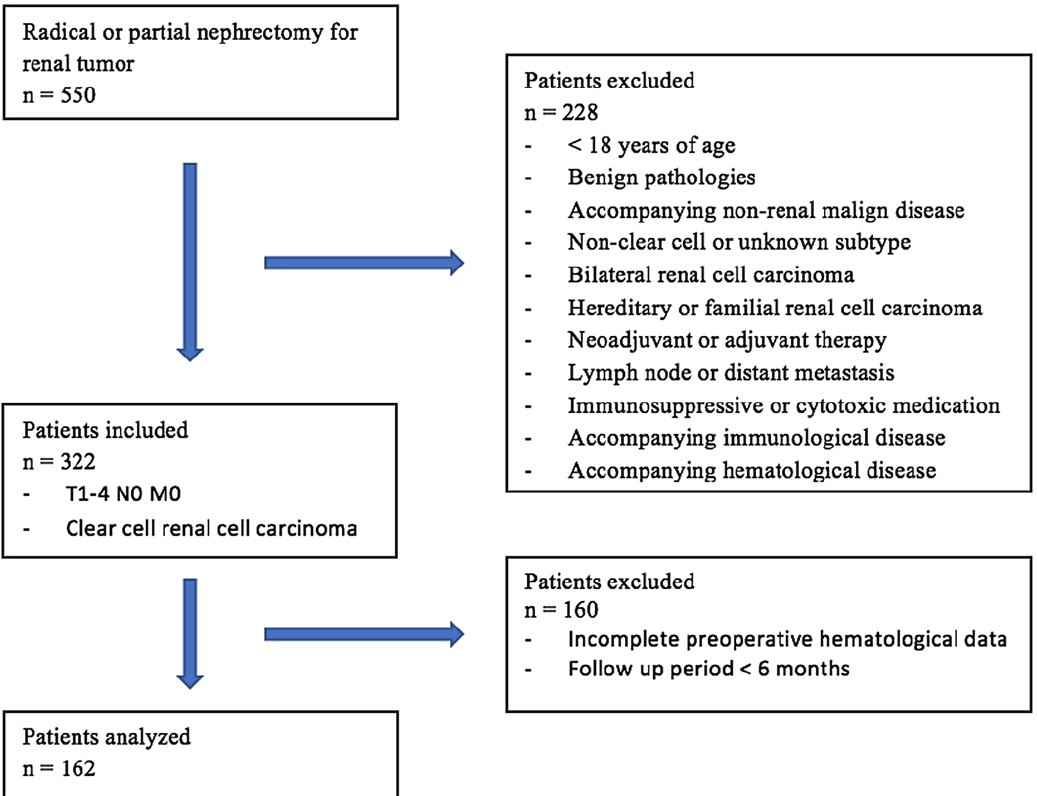
Figure 3 - Optimal cut-off levels for (A) albumin / globulin ratio (AGR), (B) neutrophil / lymphocyte ratio, (C) platelet / lymphocyte ratio (PLR), and (D) lymphocyte / monocyte ratio(LMR) were applied with receiver operating characteristic (ROC) curves for disease-free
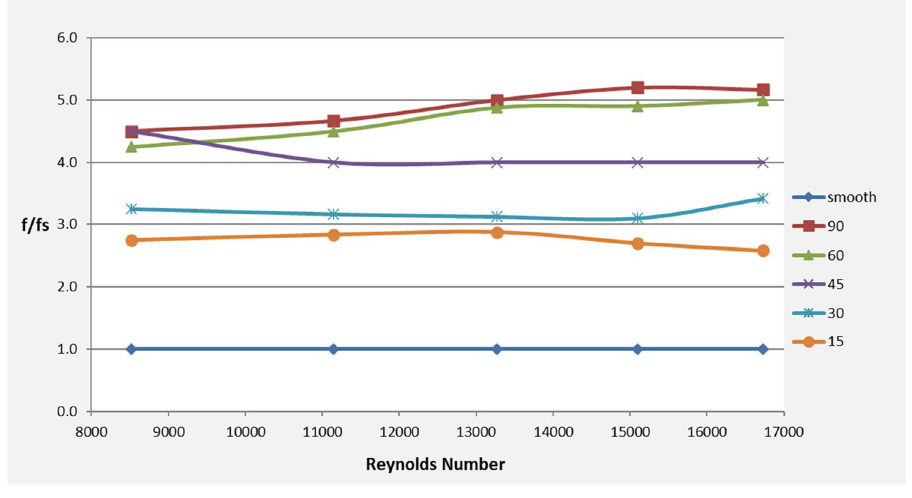
Fig. 10 Variation of f/fs with Reynolds Number at P/D = 6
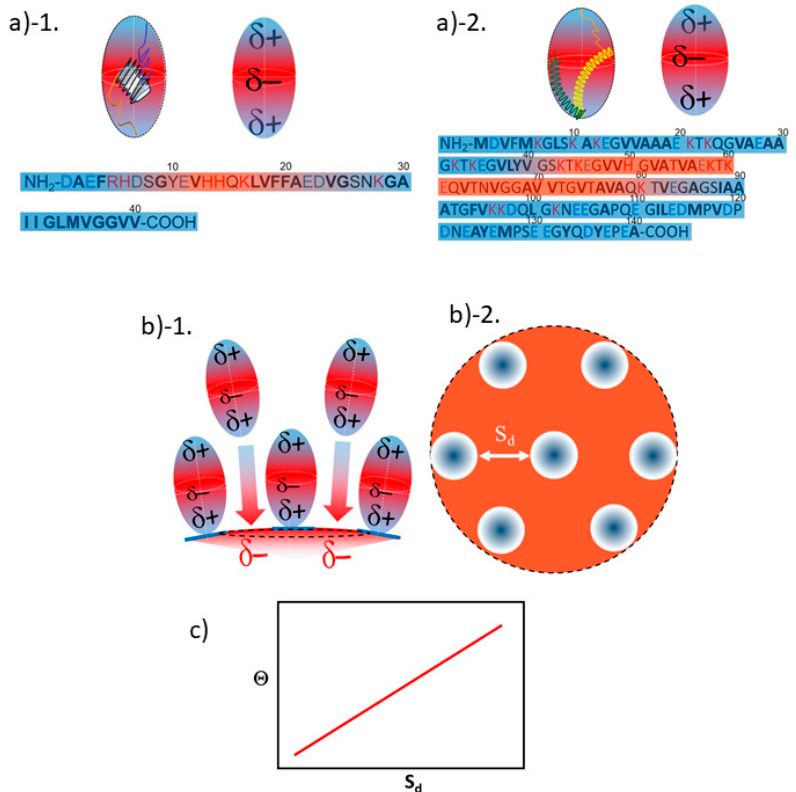
Figure 8. A sketch explaining a positive linear proportionality between Θ vs. S d , ( a ) simulation of prolate and charge distribution of A β 1–40 ( (a)-1 ) and of β 2m ( (a)-2 ). The sequences of each peptide are shown with the colored bar indicating δ – (in red) or δ + (in blue). ( (b)-1 ). A side view of a prolate top peptide with a partially positive side ( δ +) of dipole attaching to the partially negative surface ( δ –) of gold colloid. An extra prolate dipole attracted for the space of δ –, if S d has enough length to let an extra prolate in. ( (b)-2 ) The birds eye view of the surface showing area appears as δ – indicated by red is the highly probable are for an extra prolate to be interacted and may lead to an attachment. ( c ). A graph explaining the expected trend between Θ as a function of S d.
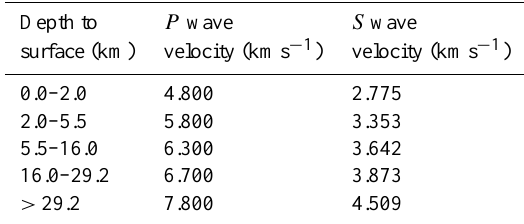
Table 1. The starting 1-D velocity model ( m 0 ) used in this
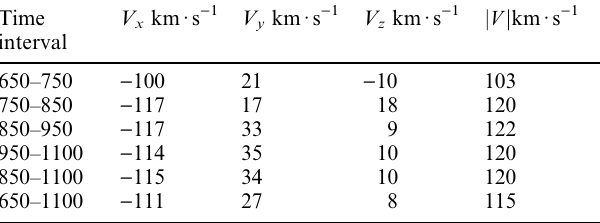
Table 1. Components of plasma bulk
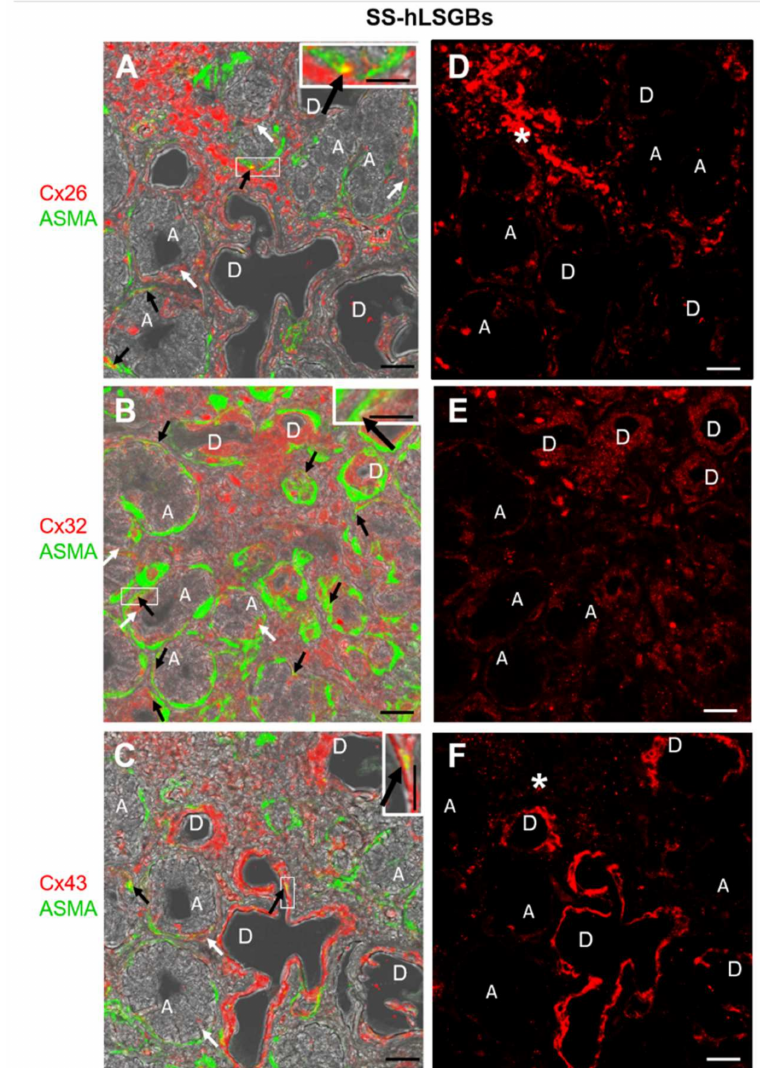
Figure 2. IF analysis for Cx26, Cx32, and Cx43 in SS-hLSGBs. ( A – C ) Representative confocal microscopy images of double IF with transmitted light contrast. Merged images show Cx positivity in red, ASMA positivity in green, and Cx-ASMA colocalization in yellow. These images have been modified by enhancing the saturation in order to better appreciate the yellow stain. White arrows indicate red immunoreaction at the plasma membrane of the duct cells and at the basal/basolateral side of the acinar cells. Black arrows point to the yellow spot due to the colocalization of Cx and ASMA. Inserts show the higher magnification of the squares. ( D – F ) Single IF images representing Cx immunoreactions (red) corresponding to ( A – C ) microscopic fields. Asterisks (*) point to the inflammatory cells. A, acinus; D, duct. Scale bars, 20 µ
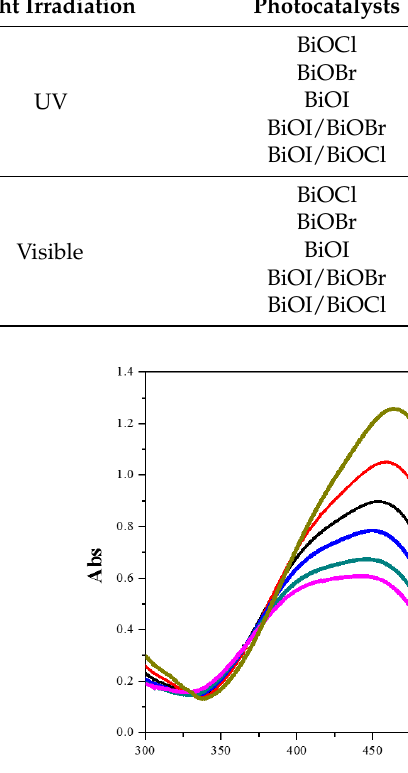
Figure 11. The photocatalytic O 2 evolution of BiOI, BiOCl, and BiOI/BiOCl composites. 3.5.3. Photocatalytic Mechanism of the BiOI/BiOCl Composite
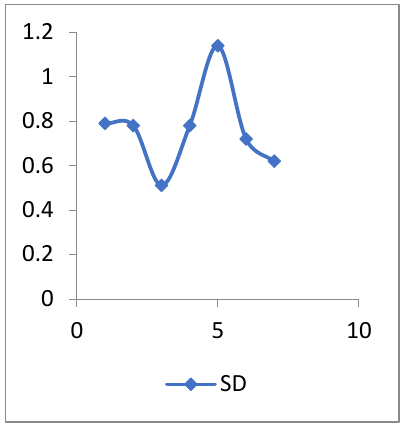
Figure 9. The SD values of general health data.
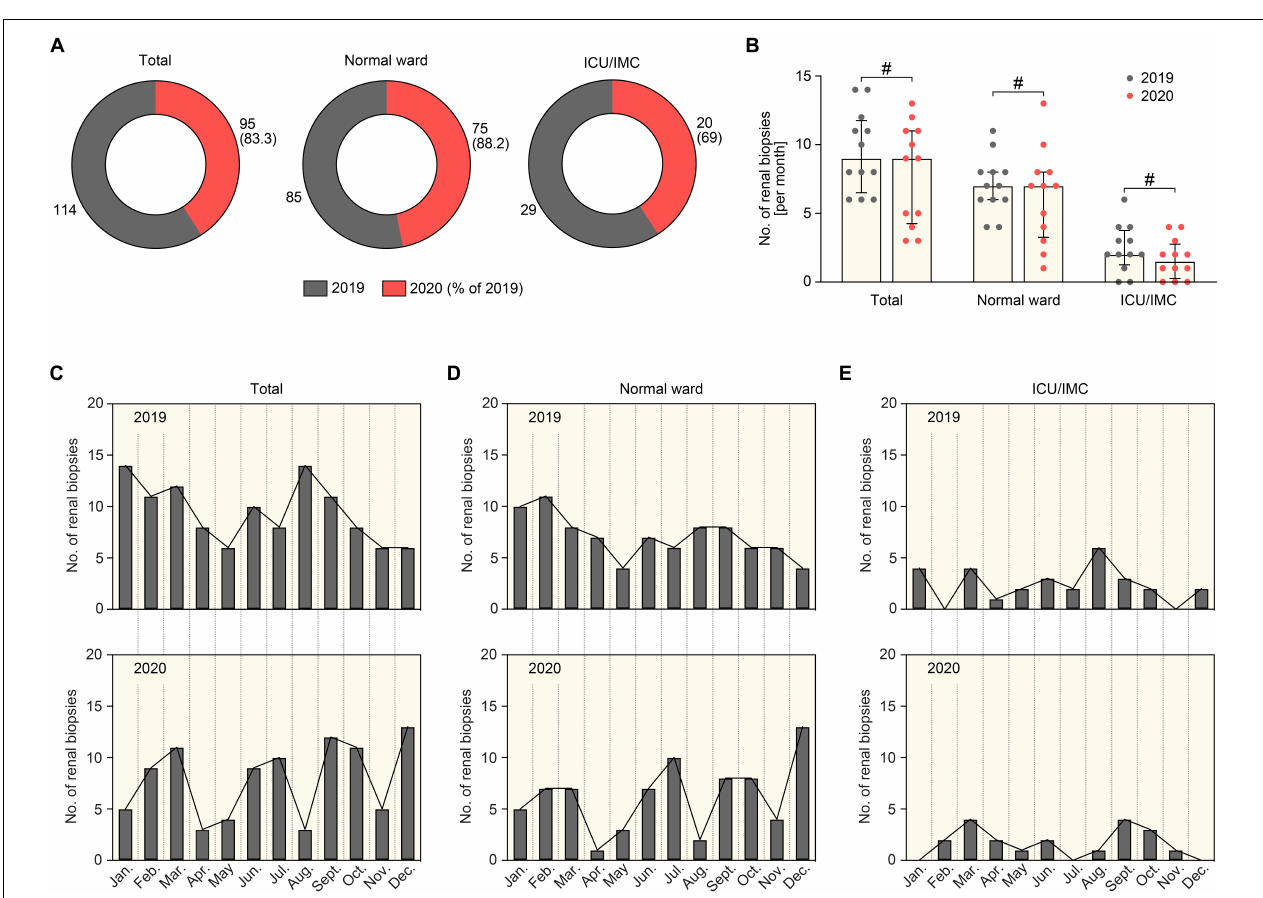
FIGURE 2 | Comparison of renal biopsies performed in 2019 and 2020 during the COVID-19 pandemic. (A) Total number of renal biopsies in 2019 and 2020 in total patients, patients admitted to the normal or ICU/IMC medical ward. (B) The scatter dot plots represent medians and IQR with individual data points summarizing the number of renal biopsies per month in 2019 compared to 2020, the Mann-Whitney U -test was used to determine differences in medians and # indicates no statistic significance. (C–E) Absolute number of renal biopsies per month in 2019 and 2020 in total patients, patients admitted to the normal or ICU/IMC medical ward. Apr., April; Aug., August; Dec., December; Feb., February; ICU, intensive care unit; IMC, intermediate care unit; Jan., January; Jul., July; Jun., June; Mar., March; No., number; Nov., November; Oct., October; Sept., September.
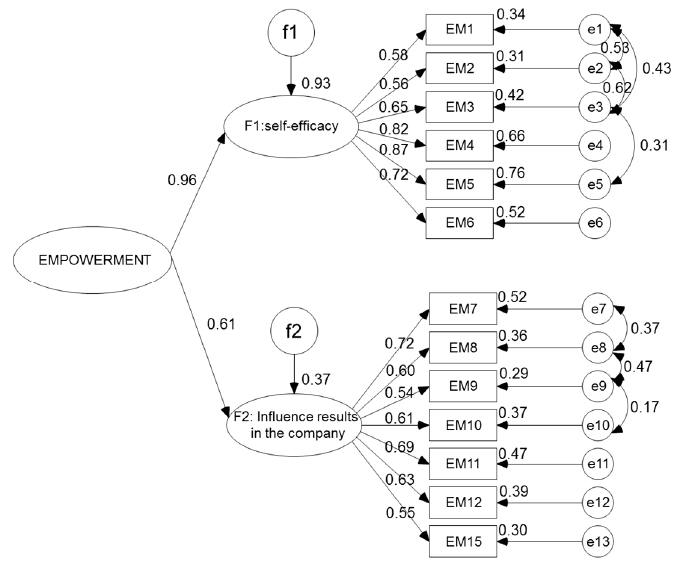
Figure 2. Model 4, 1st order model.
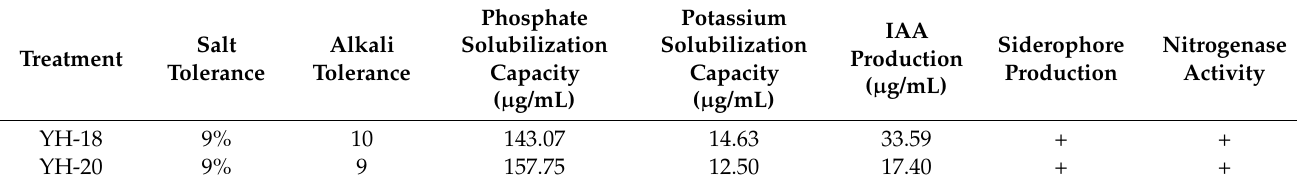
Table 4. Growth promoting characteristics of YH-18 and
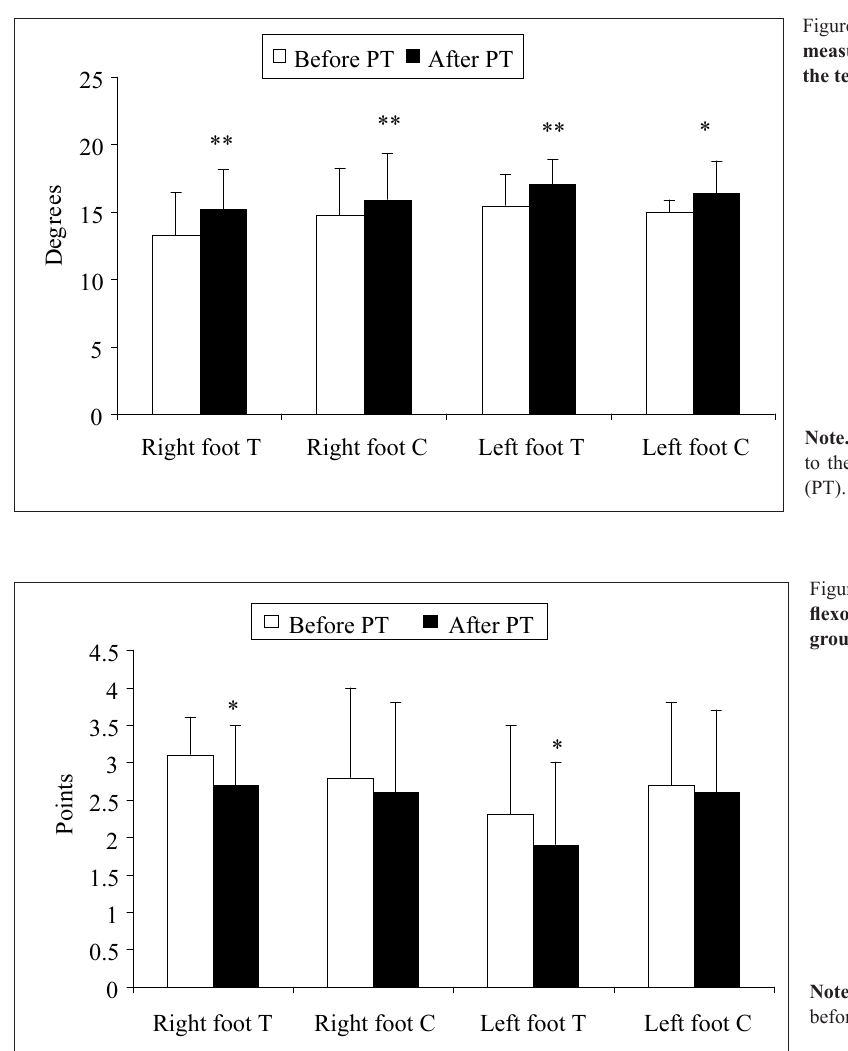
Figure 2. Changes in the spasticity of foot flexors in the control (C) and the test (T)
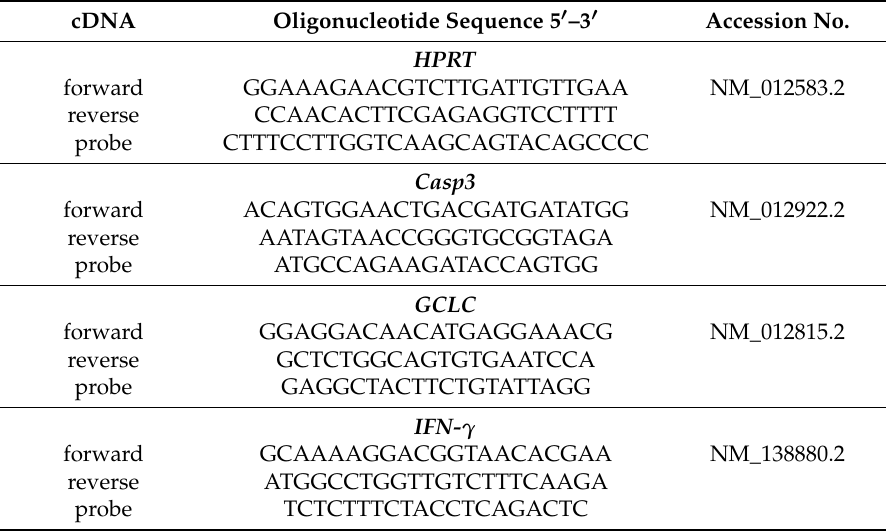
Table 1. Sequences of oligonucleotides. cDNA Oligonucleotide Sequence 5 (cid:48) –3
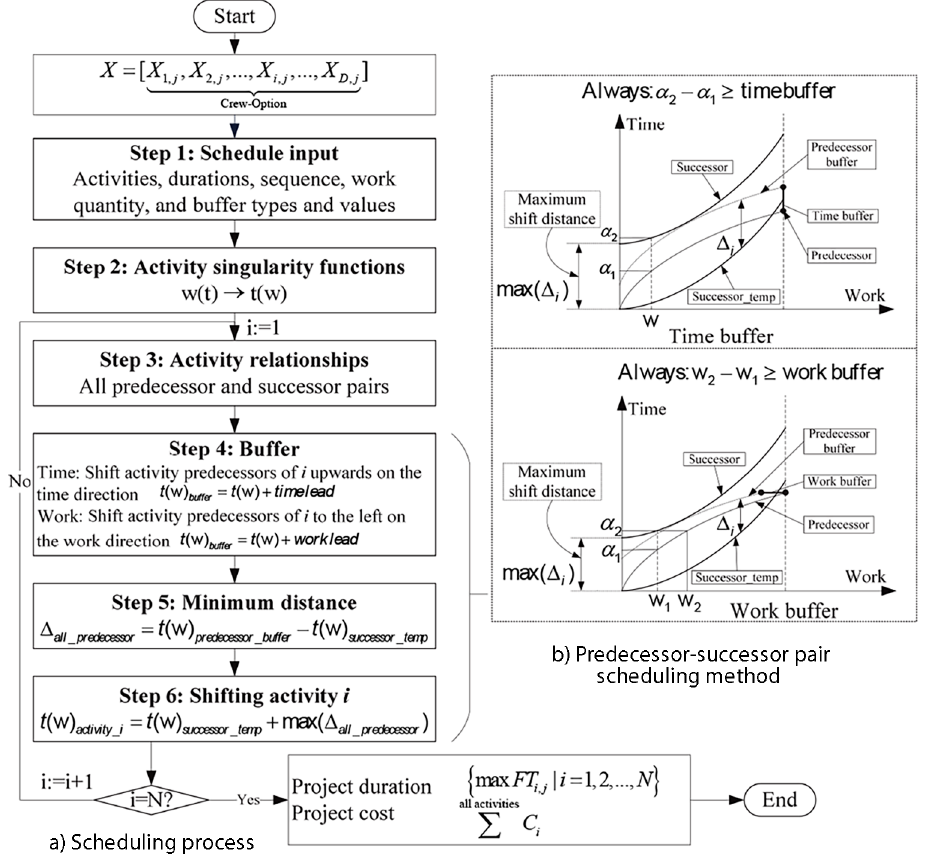
Figure 4. Scheduling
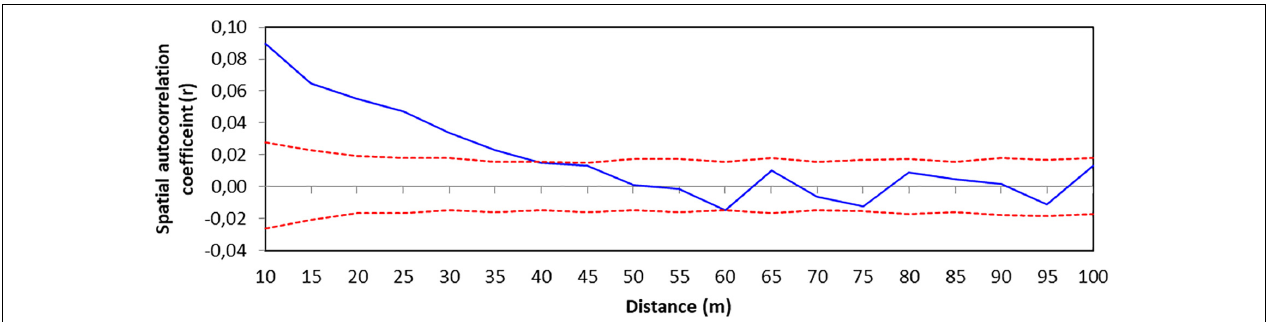
FIGURE 4 | Correlogram showing autocorrelation at 10–100 m distances for all nine northern red oak populations combined. Broken lines represent 95% confidence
───
▶ [The task] Pictures are to be left out; the records above must be repeated word for word.

▶ [Answer for this exercise]
Figure 3 - Optimal cut-off levels for (A) albumin / globulin ratio (AGR), (B) neutrophil / lymphocyte ratio, (C) platelet / lymphocyte ratio (PLR), and (D) lymphocyte / monocyte ratio(LMR) were applied with receiver operating characteristic (ROC) curves for disease-free
Fig. 10 Variation of f/fs with Reynolds Number at P/D = 6
Figure 8. A sketch explaining a positive linear proportionality between Θ vs. S d , ( a ) simulation of prolate and charge distribution of A β 1–40 ( (a)-1 ) and of β 2m ( (a)-2 ). The sequences of each peptide are shown with the colored bar indicating δ – (in red) or δ + (in blue). ( (b)-1 ). A side view of a prolate top peptide with a partially positive side ( δ +) of dipole attaching to the partially negative surface ( δ –) of gold colloid. An extra prolate dipole attracted for the space of δ –, if S d has enough length to let an extra prolate in. ( (b)-2 ) The birds eye view of the surface showing area appears as δ – indicated by red is the highly probable are for an extra prolate to be interacted and may lead to an attachment. ( c ). A graph explaining the expected trend between Θ as a function of S d.
Table 1. The starting 1-D velocity model ( m 0 ) used in this
Table 1. Components of plasma bulk
Figure 2. IF analysis for Cx26, Cx32, and Cx43 in SS-hLSGBs. ( A – C ) Representative confocal microscopy images of double IF with transmitted light contrast. Merged images show Cx positivity in red, ASMA positivity in green, and Cx-ASMA colocalization in yellow. These images have been modified by enhancing the saturation in order to better appreciate the yellow stain. White arrows indicate red immunoreaction at the plasma membrane of the duct cells and at the basal/basolateral side of the acinar cells. Black arrows point to the yellow spot due to the colocalization of Cx and ASMA. Inserts show the higher magnification of the squares. ( D – F ) Single IF images representing Cx immunoreactions (red) corresponding to ( A – C ) microscopic fields. Asterisks (*) point to the inflammatory cells. A, acinus; D, duct. Scale bars, 20 µ
Figure 11. The photocatalytic O 2 evolution of BiOI, BiOCl, and BiOI/BiOCl composites. 3.5.3. Photocatalytic Mechanism of the BiOI/BiOCl Composite
Figure 9. The SD values of general health data.
FIGURE 2 | Comparison of renal biopsies performed in 2019 and 2020 during the COVID-19 pandemic. (A) Total number of renal biopsies in 2019 and 2020 in total patients, patients admitted to the normal or ICU/IMC medical ward. (B) The scatter dot plots represent medians and IQR with individual data points summarizing the number of renal biopsies per month in 2019 compared to 2020, the Mann-Whitney U -test was used to determine differences in medians and # indicates no statistic significance. (C–E) Absolute number of renal biopsies per month in 2019 and 2020 in total patients, patients admitted to the normal or ICU/IMC medical ward. Apr., April; Aug., August; Dec., December; Feb., February; ICU, intensive care unit; IMC, intermediate care unit; Jan., January; Jul., July; Jun., June; Mar., March; No., number; Nov., November; Oct., October; Sept., September.
Figure 2. Model 4, 1st order model.
Table 4. Growth promoting characteristics of YH-18 and
Figure 2. Changes in the spasticity of foot flexors in the control (C) and the test (T)
Table 1. Sequences of oligonucleotides. cDNA Oligonucleotide Sequence 5 (cid:48) –3
Figure 4. Scheduling
FIGURE 4 | Correlogram showing autocorrelation at 10–100 m distances for all nine northern red oak populations combined. Broken lines represent 95% confidence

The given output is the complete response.